I am not dirty because I am lazy. I am dirty because I am present . The world is a wet, leaking, sweating, shedding organism, and I am not afraid to roll around in it. Your sterile bubble will pop eventually. Mine is already popped. I am already wet, already stained, already smelling faintly of yesterday’s fried onions and today’s hopelessness.
It’s the only way to live without going crazy.
My apartment smells like victory—if victory is stale beer soaked into carpet and the metallic tang of a radiator leaking rust. I don’t own a sponge. I own a crusted-over dish brush that I use for everything: scrubbing the bathtub ring, scraping the burnt eggs off the pan, and occasionally scratching my back. The line between clean and dirty died in this apartment six years ago, and I didn't go to the funeral.

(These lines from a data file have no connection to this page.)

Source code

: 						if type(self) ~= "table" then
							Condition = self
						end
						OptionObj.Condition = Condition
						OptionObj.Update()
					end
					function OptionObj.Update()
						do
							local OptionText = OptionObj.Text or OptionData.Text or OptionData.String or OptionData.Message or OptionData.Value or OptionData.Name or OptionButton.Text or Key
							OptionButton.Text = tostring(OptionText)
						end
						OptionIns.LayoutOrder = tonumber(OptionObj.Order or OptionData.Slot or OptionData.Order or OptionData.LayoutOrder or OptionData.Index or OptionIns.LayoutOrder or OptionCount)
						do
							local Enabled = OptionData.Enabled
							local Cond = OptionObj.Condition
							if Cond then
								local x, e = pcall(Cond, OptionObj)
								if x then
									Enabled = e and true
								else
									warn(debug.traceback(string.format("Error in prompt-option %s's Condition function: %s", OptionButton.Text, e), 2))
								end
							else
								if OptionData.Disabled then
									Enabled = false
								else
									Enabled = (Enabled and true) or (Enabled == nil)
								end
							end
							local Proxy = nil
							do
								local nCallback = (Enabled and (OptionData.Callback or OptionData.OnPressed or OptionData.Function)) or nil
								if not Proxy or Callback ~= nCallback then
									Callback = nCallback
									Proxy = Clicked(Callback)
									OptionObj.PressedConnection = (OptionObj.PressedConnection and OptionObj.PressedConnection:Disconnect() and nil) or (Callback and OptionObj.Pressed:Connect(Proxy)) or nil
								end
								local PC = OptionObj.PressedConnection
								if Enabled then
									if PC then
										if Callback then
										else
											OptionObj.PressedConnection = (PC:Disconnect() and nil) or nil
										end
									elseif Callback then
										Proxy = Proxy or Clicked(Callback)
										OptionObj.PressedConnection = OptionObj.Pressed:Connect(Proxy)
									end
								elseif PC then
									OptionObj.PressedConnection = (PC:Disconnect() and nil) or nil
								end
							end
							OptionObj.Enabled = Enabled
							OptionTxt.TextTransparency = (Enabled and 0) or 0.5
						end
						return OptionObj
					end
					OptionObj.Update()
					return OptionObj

My POV is a cracked lens. A greasy thumbprint smeared across the camera of the world. When I look at your white tablecloth, I don’t see elegance. I see the last hundred sweaty palms that touched it before the busboy wiped it down with a rag he hasn't washed in three shifts. When I shake your hand, I’m not feeling a greeting. I’m feeling the dead skin cells flaking off your knuckles, the microscopic mites nesting in your cuticles, the ghost of the bathroom door handle you didn’t wash after.